Unlocking Cancer’s Mysteries at Roswell Park

Pictured: With heavy gloves protecting him from subzero temperatures, Leonard Medico, Research Technologist with the DBBR, carefully extracts a container of biological samples from a freezer.

Patients, Families & Friends Help Build a Powerful Research Tool

Over the past 14 years, Roswell Park patients, their families and friends have helped build one of the most powerful tools available to cancer researchers — the Data Bank and BioRepository (DBBR). It contains biological samples plus medical and health behavior information from more than 27,000 people, including 23,000 Roswell Park patients and 4,800 people who have never had cancer. Its power continues to grow with the addition of new samples and data.

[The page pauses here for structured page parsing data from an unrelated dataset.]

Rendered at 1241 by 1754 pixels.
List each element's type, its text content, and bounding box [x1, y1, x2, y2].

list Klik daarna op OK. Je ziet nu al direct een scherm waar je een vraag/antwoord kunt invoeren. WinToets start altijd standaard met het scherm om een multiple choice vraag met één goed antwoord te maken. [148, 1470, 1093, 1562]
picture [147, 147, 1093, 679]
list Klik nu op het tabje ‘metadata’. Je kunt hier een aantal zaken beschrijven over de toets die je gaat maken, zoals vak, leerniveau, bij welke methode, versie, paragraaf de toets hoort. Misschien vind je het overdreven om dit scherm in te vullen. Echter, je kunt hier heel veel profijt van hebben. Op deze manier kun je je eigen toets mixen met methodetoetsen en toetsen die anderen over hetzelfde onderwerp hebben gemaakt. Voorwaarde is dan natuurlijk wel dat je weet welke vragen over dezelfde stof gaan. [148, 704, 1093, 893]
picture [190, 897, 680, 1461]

Roswell Park’s mobile unit makes it easier for people in the community to contribute to the DBBR.

Why is it so valuable? The information it contains can help scientists zero in on some of the biological differences between people who have cancer and people who don’t. Identifying those differences could lead to better tests for early detection of cancer and more effective cancer treatments.

Collecting the samples and information before researchers need them dramatically reduces the time it takes to launch a research project. “Traditionally, it could take a scientist three or four years or more to recruit enough eligible patients to provide the samples needed for research,” explains Gregory Ciupak, MPH, Scientific Department Administrator, Department of Cancer Prevention and Population Sciences. “With the DBBR, everything can be ready to go in three to four months.”

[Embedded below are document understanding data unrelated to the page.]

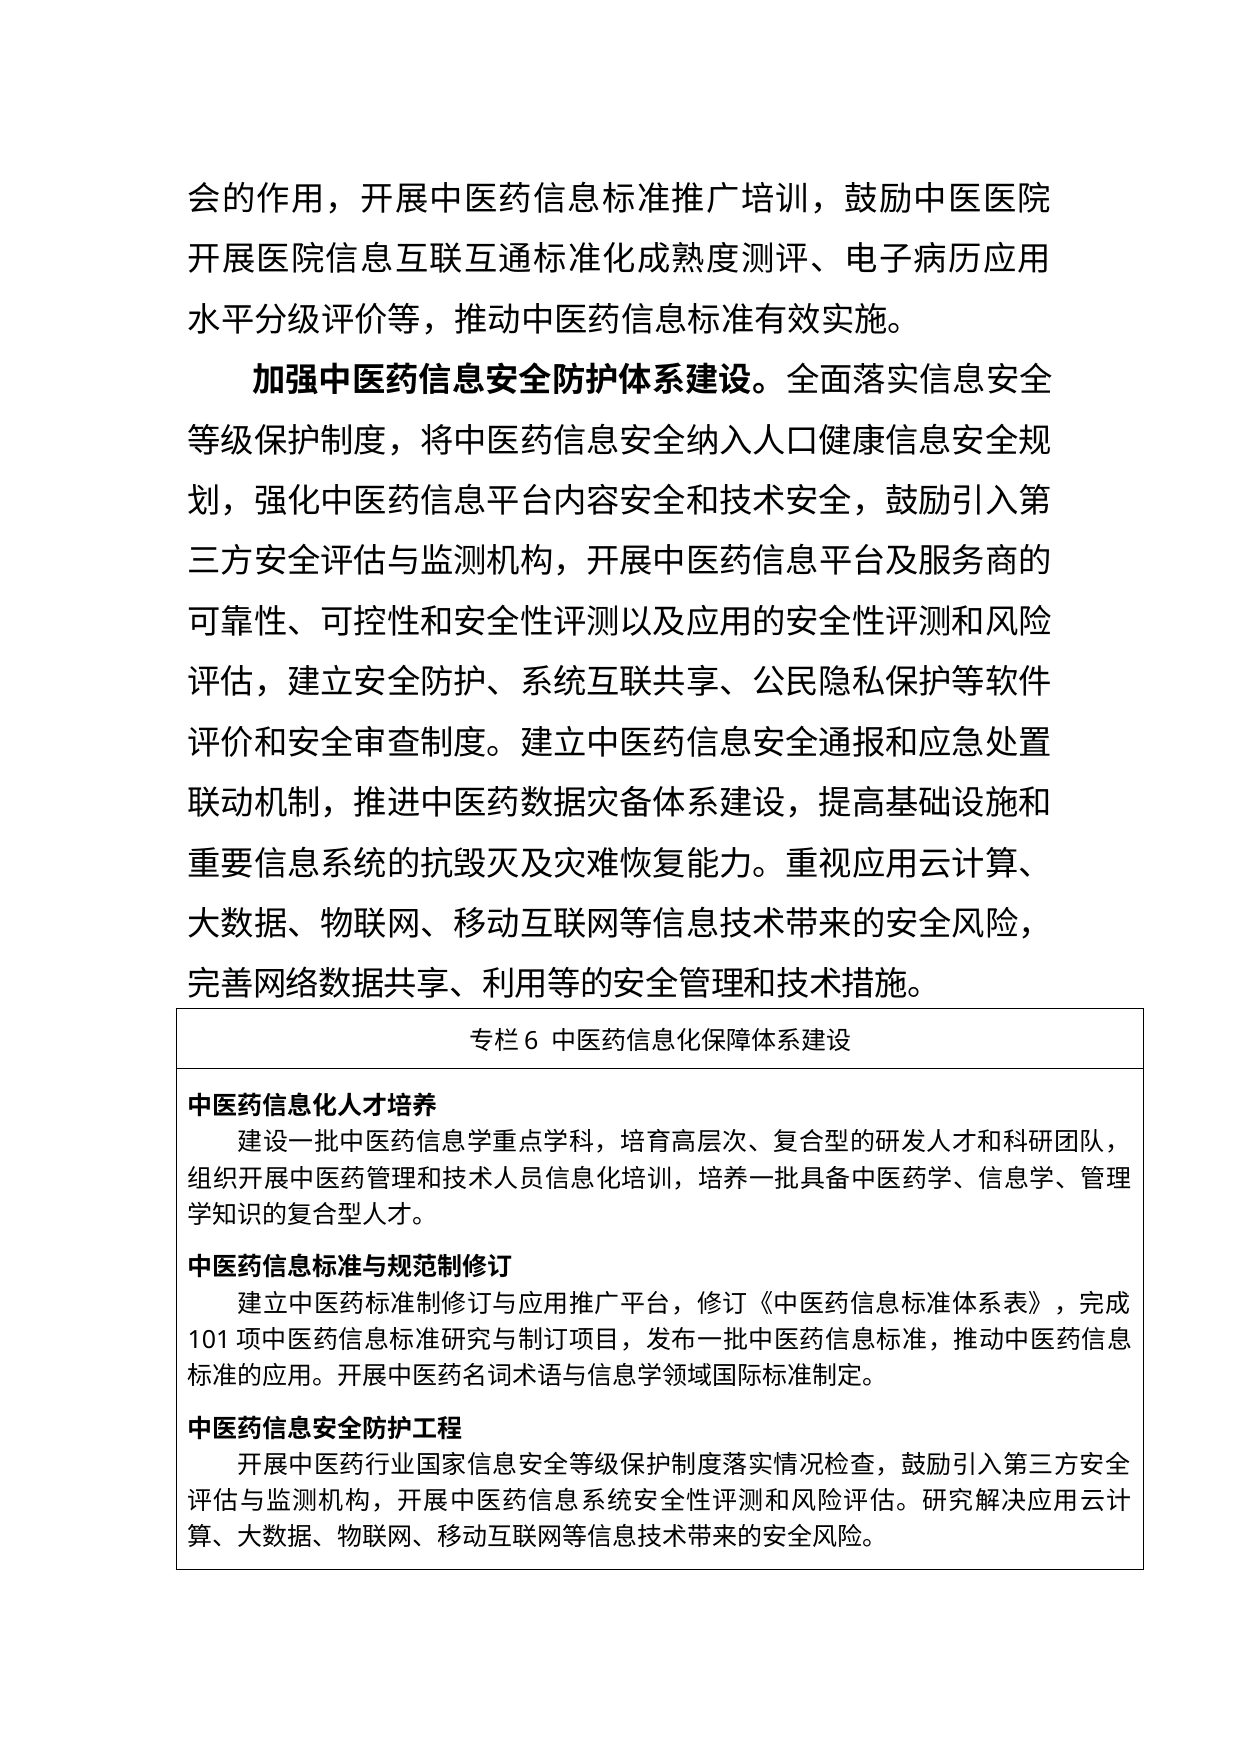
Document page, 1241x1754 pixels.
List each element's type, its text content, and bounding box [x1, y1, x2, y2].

table_cell 中医药信息化人才培养 建设一批中医药信息学重点学科，培育高层次、复合型的研发人才和科研团队，组织开展中医药管理和技术人员信息化培训，培养一批具备中医药学、信息学、管理学知识的复合型人才。 中医药信息标准与规范制修订 建立中医药标准制修订与应用推广平台，修订《中医药信息标准体系表》，完成101项中医药信息标准研究与制订项目，发布一批中医药信息标准，推动中医药信息标准的应用。开展中医药名词术语与信息学领域国际标准制定。 中医药信息安全防护工程 开展中医药行业国家信息安全等级保护制度落实情况检查，鼓励引入第三方安全评估与监测机构，开展中医药信息系统安全性评测和风险评估。研究解决应用云计算、大数据、物联网、移动互联网等信息技术带来的安全风险。 [177, 1069, 1143, 1569]
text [187, 162, 1053, 343]
text 加强中医药信息安全防护体系建设。全面落实信息安全等级保护制度，将中医药信息安全纳入人口健康信息安全规划，强化中医药信息平台内容安全和技术安全，鼓励引入第三方安全评估与监测机构，开展中医药信息平台及服务商的可靠性、可控性和安全性评测以及应用的安全性评测和风险评估，建立安全防护、系统互联共享、公民隐私保护等软件评价和安全审查制度。建立中医药信息安全通报和应急处置联动机制，推进中医药数据灾备体系建设，提高基础设施和重要信息系统的抗毁灭及灾难恢复能力。重视应用云计算、大数据、物联网、移动互联网等信息技术带来的安全风险，完善网络数据共享、利用等的安全管理和技术措施。 [187, 343, 1053, 1008]
table_header 专栏6 中医药信息化保障体系建设 [177, 1009, 1143, 1068]
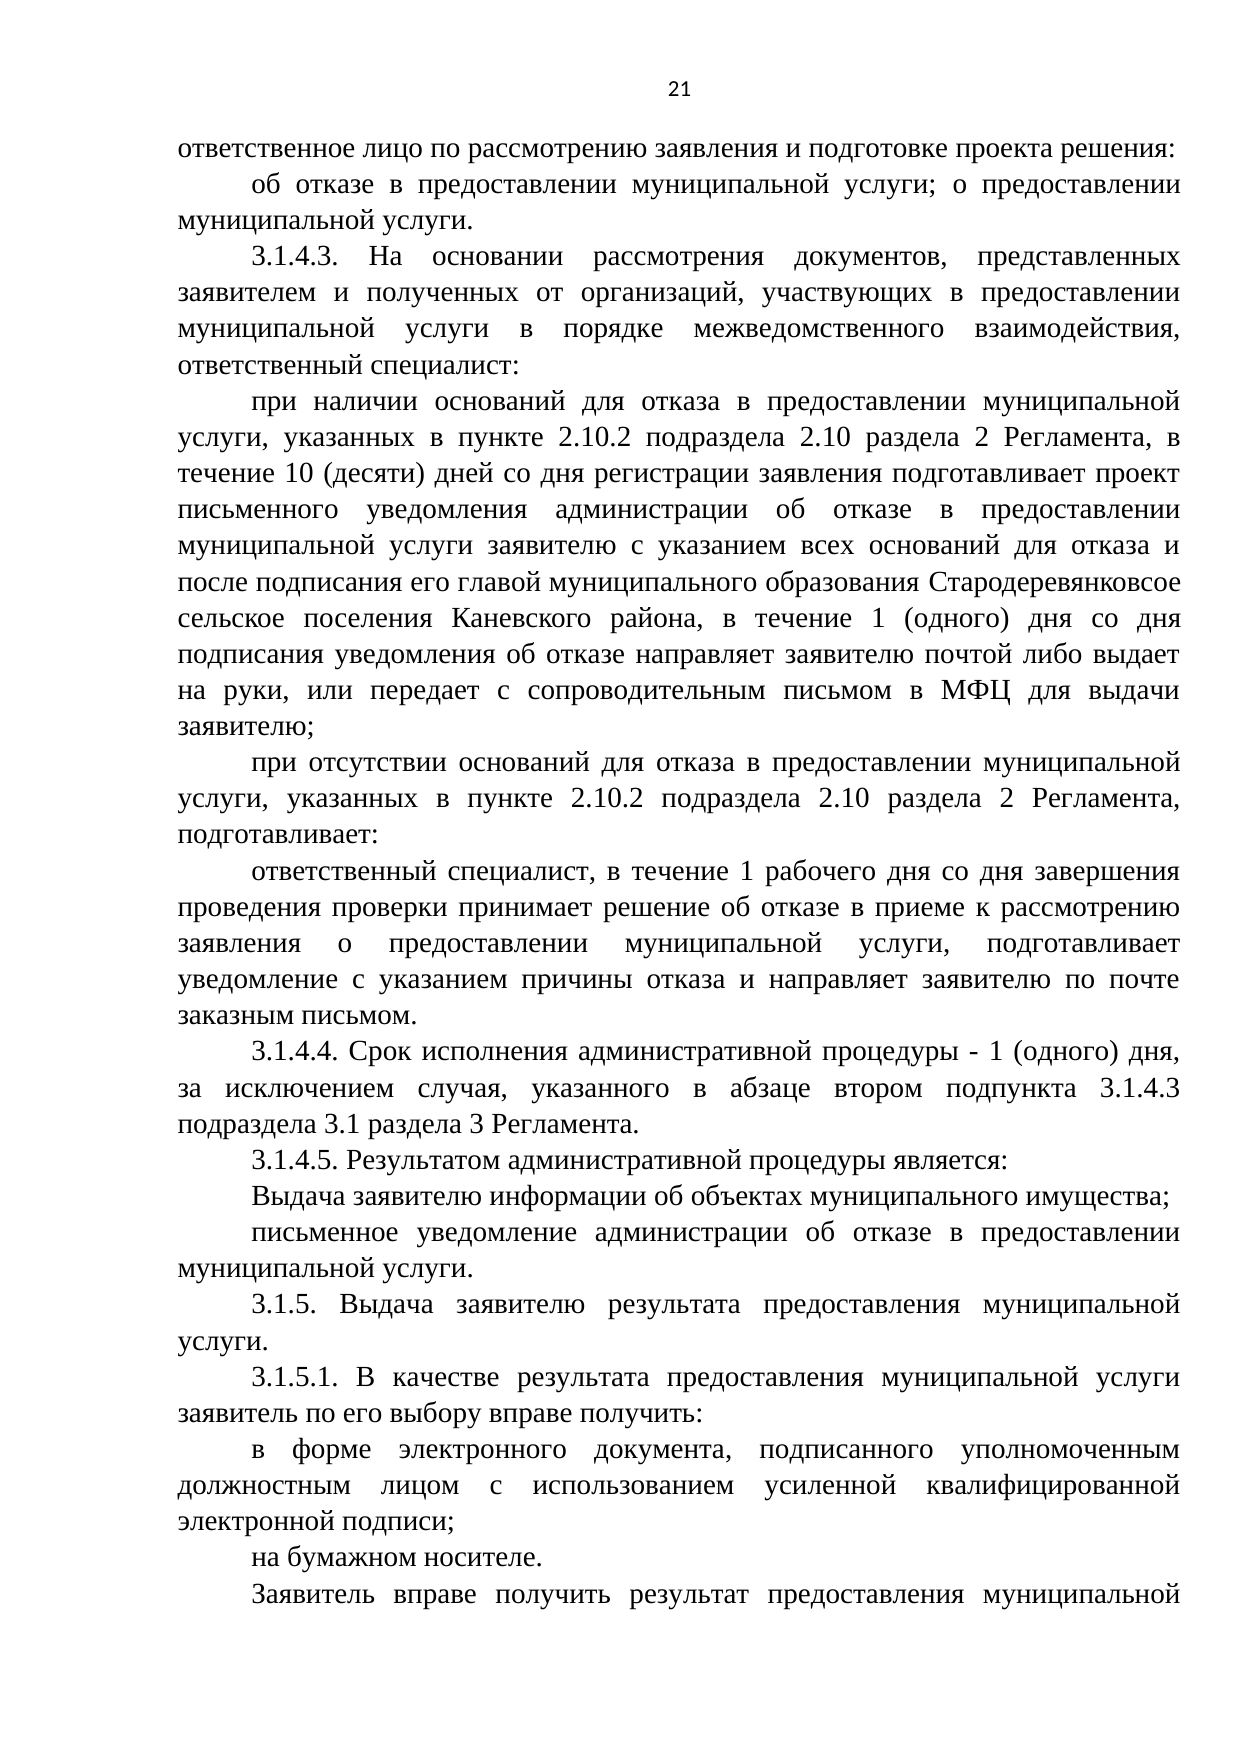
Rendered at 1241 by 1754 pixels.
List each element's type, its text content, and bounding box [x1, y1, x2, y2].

“When I tell my colleagues at other institutions about the DBBR, they can’t believe it,” says Katerina Gurova, MD, PhD, Department of Cell Stress Biology.

How Do People Donate?

Eligible new patients who walk through the doors at Roswell Park are asked to contribute to the DBBR. That involves giving a blood sample, which is often part of their routine lab tests. Patients are also asked to give Roswell Park permission to keep tissue samples for research use — tissue that would be removed and discarded anyway during a biopsy or surgery.

Patients who agree to donate are also asked to fill out a questionnaire about family history and personal lifestyle details such as smoking, diet, alcohol use, past cancer screenings (mammograms and colonoscopies, for example), illnesses and medications. That information and the biological samples are “de-identified,” so patients remain anonymous and cannot be identified by the researchers who will use the samples in the future.

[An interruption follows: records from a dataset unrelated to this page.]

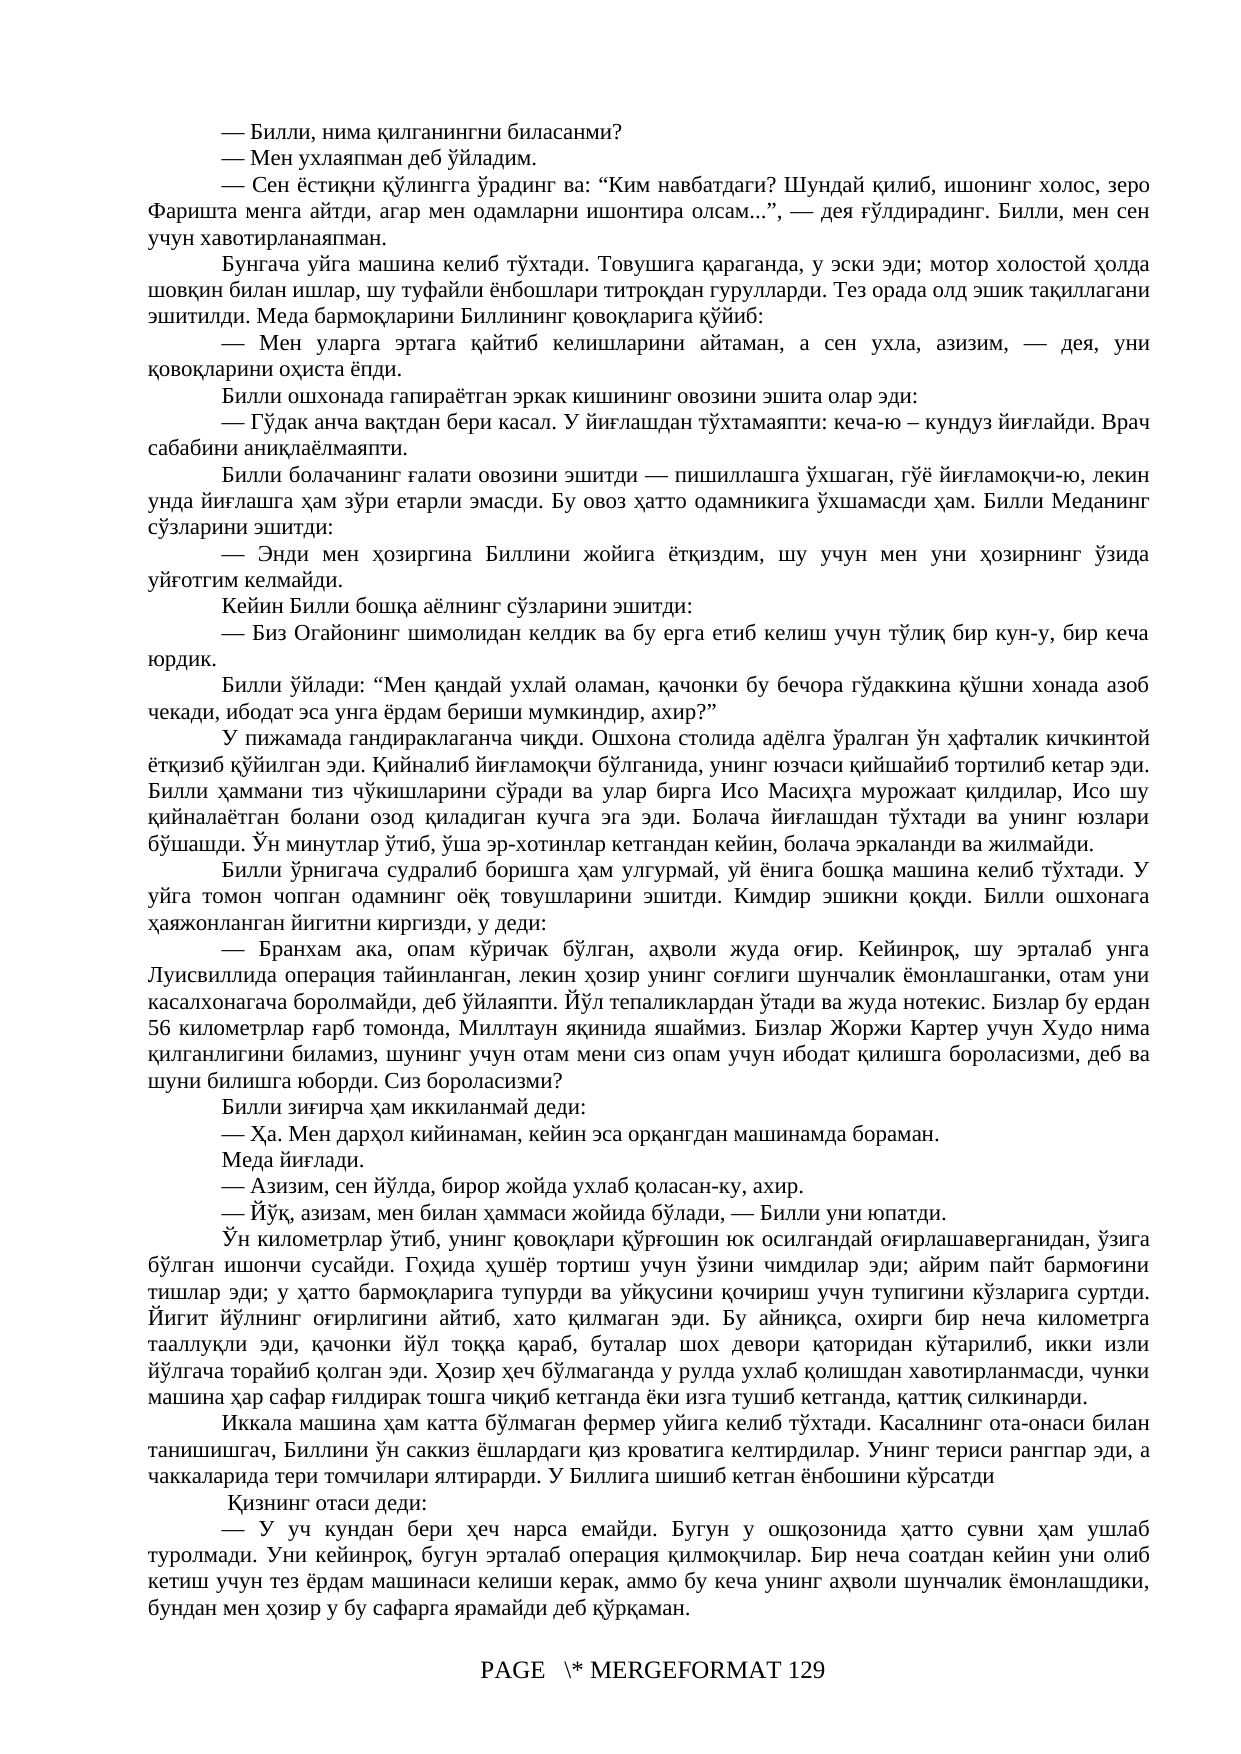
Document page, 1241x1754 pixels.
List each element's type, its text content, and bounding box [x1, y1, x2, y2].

text ― Бранхам ака, опам кўричак бўлган, аҳволи жуда оғир. Кейинроқ, шу эрталаб унга Луисвиллида операция тайинланган, лекин ҳозир унинг соғлиги шунчалик ёмонлашганки, отам уни касалхонагача боролмайди, деб ўйлаяпти. Йўл тепаликлардан ўтади ва жуда нотекис. Бизлар бу ердан 56 километрлар ғарб томонда, Миллтаун яқинида яшаймиз. Бизлар Жоржи Картер учун Худо нима қилганлигини биламиз, шунинг учун отам мени сиз опам учун ибодат қилишга бороласизми, деб ва шуни билишга юборди. Сиз бороласизми? [148, 935, 1152, 1093]
text ― Йўқ, азизам, мен билан ҳаммаси жойида бўлади, ― Билли уни юпатди. [148, 1199, 1152, 1225]
text Бунгача уйга машина келиб тўхтади. Товушига қараганда, у эски эди; мотор холостой ҳолда шовқин билан ишлар, шу туфайли ёнбошлари титроқдан гурулларди. Тез орада олд эшик тақиллагани эшитилди. Меда бармоқларини Биллининг қовоқларига қўйиб: [148, 250, 1152, 329]
text Билли ўйлади: “Мен қандай ухлай оламан, қачонки бу бечора гўдаккина қўшни хонада азоб чекади, ибодат эса унга ёрдам бериши мумкиндир, ахир?” [148, 672, 1152, 724]
text ― Азизим, сен йўлда, бирор жойда ухлаб қоласан-ку, ахир. [148, 1172, 1152, 1199]
text Билли болачанинг ғалати овозини эшитди ― пишиллашга ўхшаган, гўё йиғламоқчи-ю, лекин унда йиғлашга ҳам зўри етарли эмасди. Бу овоз ҳатто одамникига ўхшамасди ҳам. Билли Меданинг сўзларини эшитди: [148, 461, 1152, 540]
text ― Гўдак анча вақтдан бери касал. У йиғлашдан тўхтамаяпти: кеча-ю – кундуз йиғлайди. Врач сабабини аниқлаёлмаяпти. [148, 408, 1152, 461]
text ― Билли, нима қилганингни биласанми? [148, 118, 1152, 144]
text ― Энди мен ҳозиргина Биллини жойига ётқиздим, шу учун мен уни ҳозирнинг ўзида уйғотгим келмайди. [148, 540, 1152, 592]
text ― Мен ухлаяпман деб ўйладим. [148, 144, 1152, 171]
text ― Сен ёстиқни қўлингга ўрадинг ва: “Ким навбатдаги? Шундай қилиб, ишонинг холос, зеро Фаришта менга айтди, агар мен одамларни ишонтира олсам...”, ― дея ғўлдирадинг. Билли, мен сен учун хавотирланаяпман. [148, 171, 1152, 250]
text ― Биз Огайонинг шимолидан келдик ва бу ерга етиб келиш учун тўлиқ бир кун-у, бир кеча юрдик. [148, 619, 1152, 672]
text ― У уч кундан бери ҳеч нарса емайди. Бугун у ошқозонида ҳатто сувни ҳам ушлаб туролмади. Уни кейинроқ, бугун эрталаб операция қилмоқчилар. Бир неча соатдан кейин уни олиб кетиш учун тез ёрдам машинаси келиши керак, аммо бу кеча унинг аҳволи шунчалик ёмонлашдики, бундан мен ҳозир у бу сафарга ярамайди деб қўрқаман. [148, 1515, 1152, 1620]
text У пижамада гандираклаганча чиқди. Ошхона столида адёлга ўралган ўн ҳафталик кичкинтой ётқизиб қўйилган эди. Қийналиб йиғламоқчи бўлганида, унинг юзчаси қийшайиб тортилиб кетар эди. Билли ҳаммани тиз чўкишларини сўради ва улар бирга Исо Масиҳга мурожаат қилдилар, Исо шу қийналаётган болани озод қиладиган кучга эга эди. Болача йиғлашдан тўхтади ва унинг юзлари бўшашди. Ўн минутлар ўтиб, ўша эр-хотинлар кетгандан кейин, болача эркаланди ва жилмайди. [148, 724, 1152, 856]
text Билли зиғирча ҳам иккиланмай деди: [148, 1093, 1152, 1119]
text ― Мен уларга эртага қайтиб келишларини айтаман, а сен ухла, азизим, — дея, уни қовоқларини оҳиста ёпди. [148, 329, 1152, 382]
text Билли ошхонада гапираётган эркак кишининг овозини эшита олар эди: [148, 382, 1152, 408]
text ― Ҳа. Мен дарҳол кийинаман, кейин эса орқангдан машинамда бораман. [148, 1119, 1152, 1146]
text Ўн километрлар ўтиб, унинг қовоқлари қўрғошин юк осилгандай оғирлашаверганидан, ўзига бўлган ишончи сусайди. Гоҳида ҳушёр тортиш учун ўзини чимдилар эди; айрим пайт бармоғини тишлар эди; у ҳатто бармоқларига тупурди ва уйқусини қочириш учун тупигини кўзларига суртди. Йигит йўлнинг оғирлигини айтиб, хато қилмаган эди. Бу айниқса, охирги бир неча километрга тааллуқли эди, қачонки йўл тоққа қараб, буталар шох девори қаторидан кўтарилиб, икки изли йўлгача торайиб қолган эди. Ҳозир ҳеч бўлмаганда у рулда ухлаб қолишдан хавотирланмасди, чунки машина ҳар сафар ғилдирак тошга чиқиб кетганда ёки изга тушиб кетганда, қаттиқ силкинарди. [148, 1225, 1152, 1409]
text Қизнинг отаси деди: [148, 1488, 1152, 1515]
text Иккала машина ҳам катта бўлмаган фермер уйига келиб тўхтади. Касалнинг ота-онаси билан танишишгач, Биллини ўн саккиз ёшлардаги қиз кроватига келтирдилар. Унинг териси рангпар эди, а чаккаларида тери томчилари ялтирарди. У Биллига шишиб кетган ёнбошини кўрсатди [148, 1409, 1152, 1488]
text Кейин Билли бошқа аёлнинг сўзларини эшитди: [148, 592, 1152, 619]
text Билли ўрнигача судралиб боришга ҳам улгурмай, уй ёнига бошқа машина келиб тўхтади. У уйга томон чопган одамнинг оёқ товушларини эшитди. Кимдир эшикни қоқди. Билли ошхонага ҳаяжонланган йигитни киргизди, у деди: [148, 856, 1152, 935]
text Меда йиғлади. [148, 1146, 1152, 1172]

In most cases, patients are eligible to donate to the DBBR if they are “treatment naïve,” meaning that they have not had any previous cancer treatments. That’s important because chemotherapy and radiation can alter biomarkers in the blood and tissue that are of critical interest to researchers.

Family members and friends who have never had cancer are also invited to contribute blood as “controls” to help researchers spot microscopic differences between those who have cancer and those who don’t. These donors, too, fill out a questionnaire about their health, family history and lifestyle.

While some people decline to participate, “we actually enroll around 300 people a month, on average, into the DBBR,” Ciupak says.

The DBBR team also goes out into the community with a specially equipped van to recruit new donors at health fairs and other events. Recruitment staff and trained phlebotomists are on hand to enroll participants and collect blood samples for the DBBR.

Safe in the Deep Freeze

After collection, the blood samples are siphoned into tiny plastic straws, color-coded to show whether they contain whole blood, serum or other components researchers may need, and then stored in freezers of liquid nitrogen kept at -150 degrees Centigrade. (At that temperature, the samples are expected to have a shelf life of half a century.)

As scientists begin to explore how the microbiome affects the immune system, there are plans to build a new branch of the DBBR that will collect and bank other types of biological samples, including skin cells from the arm, cells from inside the mouth (collected with a swab) and fecal samples that can provide a snapshot of the donor’s gut flora. “Hopefully we’re going to be on the cutting edge of that,” says Ciupak.

If you’ve never had cancer and would like to contribute to the DBBR, please call 716-845-7774 and staff will set up a time that’s convenient for you to come in to Roswell Park. You may even donate on the spur of the moment if you’re already at Roswell Park.

Staff will explain the process before asking for your written consent. You’ll then to go Phlebotomy on the first floor of the hospital to have three tubes of blood drawn. “Three tubes — that’s it,” says Ciupak. “You’re in and out within a few minutes, but your contribution may last a lifetime.”

Your participation could help unlock the mysteries of cancer.